PASSAGE TO READ.

By Premilla Nadasen
President Bush recently signed a bill making it harder for states and participants in welfare-to-work programs to get the help they need.
The bill reauthorized the 1996 welfare reform, which Congress and the Clinton administration designed to push recipients off welfare rolls and onto employment rolls. After 2002, states were required to have at least half of the recipients working or else face a cut in funding.
But in his announcement on June 28, Health and Human Services Secretary Mike Leavitt issued stricter work guidelines.
States were previously allowed to use their 1995 welfare population as a target for the percentage who were enrolled in work programs.
The new regulations require states to start counting from their welfare populations as of 2005, thus putting greater pressure on states to find work for welfare recipients who remain on the rolls.
The net effect of these stricter rules will be to push more families off welfare.
Since the Temporary Assistance to Needy Families (TANF) program started in 1996, the welfare population has dropped from 4 million to 1.9 million. Nearly all recipients who are capable of work have already been removed from the welfare rolls. Wisconsin, a pioneer in welfare-to-work programs, reduced its caseload by 80 percent.
State welfare administrators agree that most employable recipients have already left the welfare program. Those who are left are the poorest of the poor who have physical or emotional disabilities or substance abuse problems. They are unlikely to obtain steady employment. As a result, funding will be cut.
The fundamental question, however, is whether former welfare recipients are actually faring any better than they were 10 years ago.
Although poverty rates fell during the economic boom of the 1990s, they have risen steadily again since 2000. Single-parent families headed by women are the hardest hit. They are two-and-a-half times more likely to be poor than two-parent families with children.
Despite the assertion by Wade F. Horn, the Health and Human Services assistant secretary for children and families, that “the only way to escape poverty is through work,” this is not the reality for most low-wage workers.
Currently, a full-time worker at the present minimum wage level of $5.15 an hour earns $10,700 annually, which is $5,000 below the poverty line for a family of three.

WORK ITEM. Continue the article on welfare-to-work rules past its last sentence, the one comparing minimum-wage earnings with the poverty line for a family of three.

DATA EXCERPTS.
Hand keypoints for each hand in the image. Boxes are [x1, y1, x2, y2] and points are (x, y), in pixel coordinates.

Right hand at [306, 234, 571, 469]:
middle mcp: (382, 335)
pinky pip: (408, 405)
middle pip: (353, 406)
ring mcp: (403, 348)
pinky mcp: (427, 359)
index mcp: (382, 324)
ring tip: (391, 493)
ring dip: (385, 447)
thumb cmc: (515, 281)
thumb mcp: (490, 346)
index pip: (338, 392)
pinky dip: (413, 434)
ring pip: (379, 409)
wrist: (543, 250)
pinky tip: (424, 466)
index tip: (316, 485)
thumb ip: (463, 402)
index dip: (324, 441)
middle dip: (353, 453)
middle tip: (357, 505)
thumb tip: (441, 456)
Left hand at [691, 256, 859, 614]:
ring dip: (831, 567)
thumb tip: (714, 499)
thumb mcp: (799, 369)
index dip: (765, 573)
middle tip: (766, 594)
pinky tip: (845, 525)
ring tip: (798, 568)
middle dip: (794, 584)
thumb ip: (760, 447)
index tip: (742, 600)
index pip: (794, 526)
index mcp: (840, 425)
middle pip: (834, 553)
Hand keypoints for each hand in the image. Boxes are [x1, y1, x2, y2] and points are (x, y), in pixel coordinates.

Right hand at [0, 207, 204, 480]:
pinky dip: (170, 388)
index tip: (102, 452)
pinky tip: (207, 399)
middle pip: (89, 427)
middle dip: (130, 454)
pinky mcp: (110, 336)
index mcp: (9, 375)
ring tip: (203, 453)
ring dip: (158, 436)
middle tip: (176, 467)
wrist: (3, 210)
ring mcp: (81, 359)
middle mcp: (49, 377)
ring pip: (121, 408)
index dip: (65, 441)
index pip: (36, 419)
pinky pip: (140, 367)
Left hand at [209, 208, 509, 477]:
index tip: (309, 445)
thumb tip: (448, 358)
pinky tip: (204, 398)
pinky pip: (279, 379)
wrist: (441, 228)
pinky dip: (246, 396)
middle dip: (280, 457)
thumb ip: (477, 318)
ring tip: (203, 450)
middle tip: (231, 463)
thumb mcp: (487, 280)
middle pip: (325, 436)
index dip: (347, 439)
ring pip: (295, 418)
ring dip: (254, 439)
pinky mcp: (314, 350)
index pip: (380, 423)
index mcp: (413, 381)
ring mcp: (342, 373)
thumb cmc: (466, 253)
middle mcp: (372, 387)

EXPECTED OUTPUT.
Nearly all studies show that the number of homeless families with children has increased significantly over the past decade. According to the National Law Center on Homelessness and Poverty, in 2003, 39 percent of the homeless were children under the age of 18.
According to the U.S. Department of Agriculture, 13 million children in the United States experience “food insecurity.” This means they lack consistent access to enough food for active, healthy living.
Thus, although many have left welfare, few have escaped poverty.
Poor families face enormous obstacles in paying for child care, skyrocketing housing costs, health care and transportation.
The federal government’s concerted efforts to shred the safety net including the abolition of Aid to Families with Dependent Children (AFDC) in 1996, cuts to public education and a reduction in social service programs have exacerbated these problems by forcing families to spread limited resources even more widely.
A more practical and fair approach would be to increase the minimum wage, help subsidize housing and child care, make health care affordable and provide economic assistance to families in need.
Overworked parents don’t have time to help children with their homework or meet with their child’s teacher. They are unable to supervise minors during non-school hours or give troubled children needed attention.
As a nation, we should create opportunities not barriers to improving the lives of poor families.
Premilla Nadasen is an Associate Professor of History at Queens College, City University of New York, and author of “Welfare Warriors: The Welfare Rights Movement in the United States” (Routledge, 2005). She can be reached at email@example.com.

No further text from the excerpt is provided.